§ Exercise
Give as output the line that contains "score card monitoring.", followed by every remaining line of the entries, unchanged and with nothing added.
** Opening Source information block **
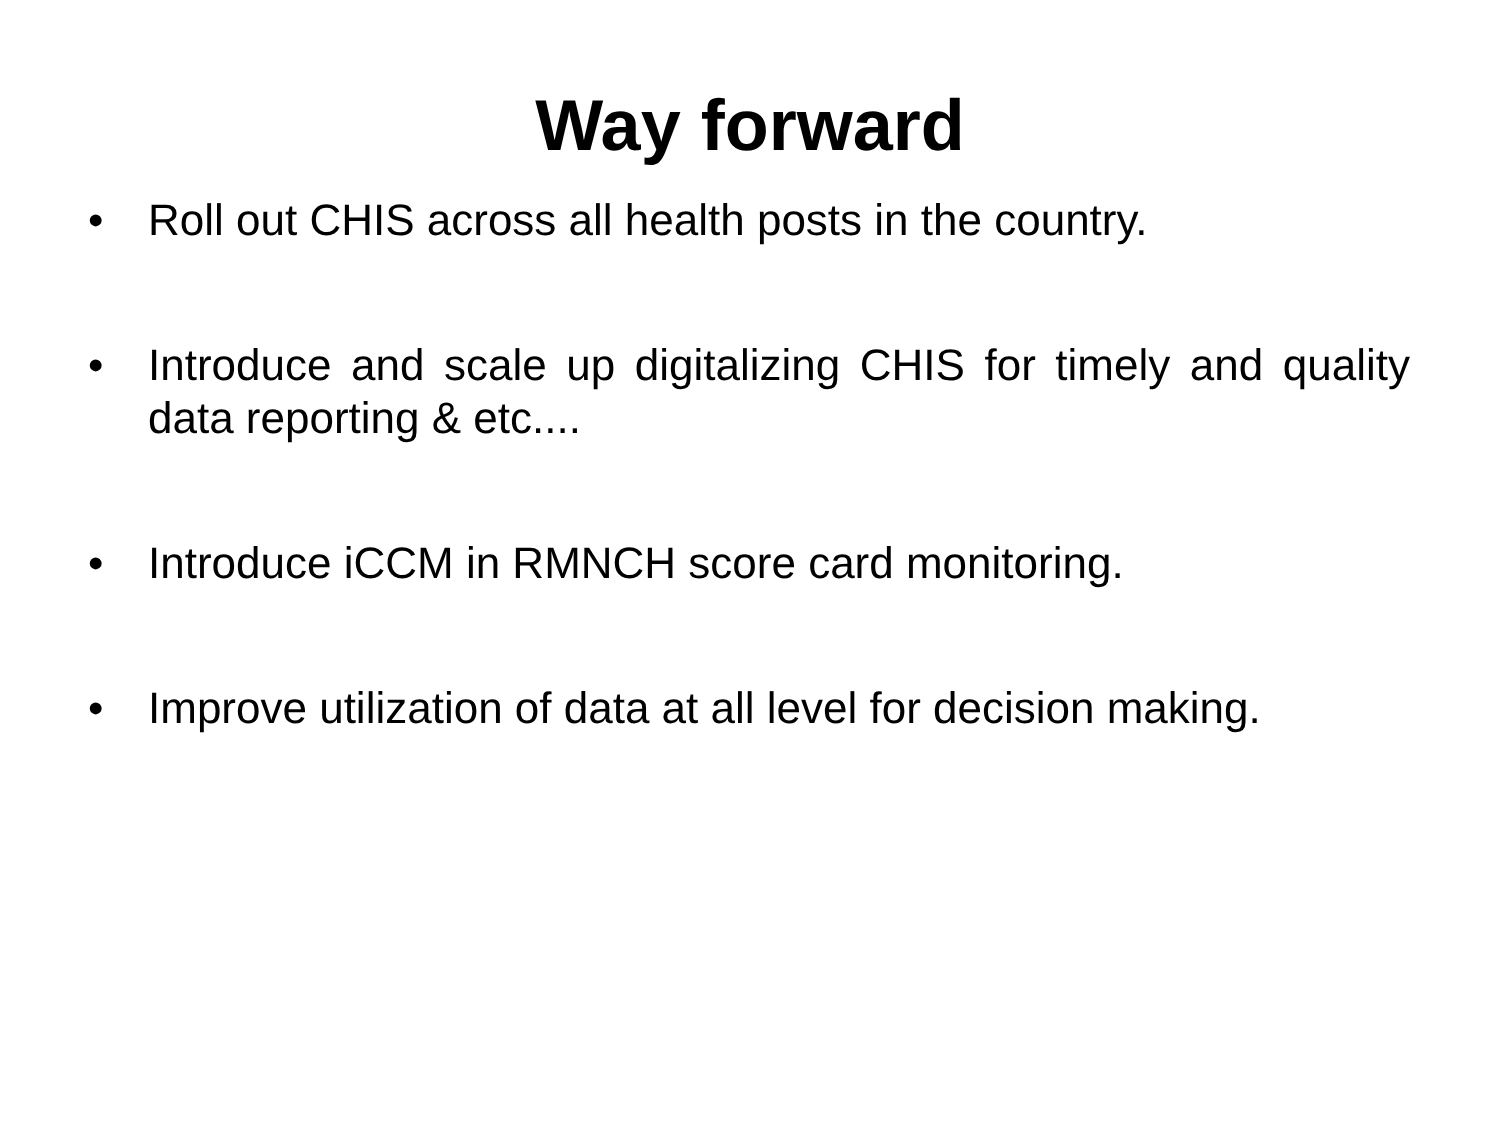Way forward
• Roll out CHIS across all health posts in the country.
• Introduce and scale up digitalizing CHIS for timely and quality data reporting & etc....
• Introduce iCCM in RMNCH score card monitoring.
• Improve utilization of data at all level for decision making.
** Closing Source information block **
§ The answer
• Introduce iCCM in RMNCH score card monitoring.
• Improve utilization of data at all level for decision making.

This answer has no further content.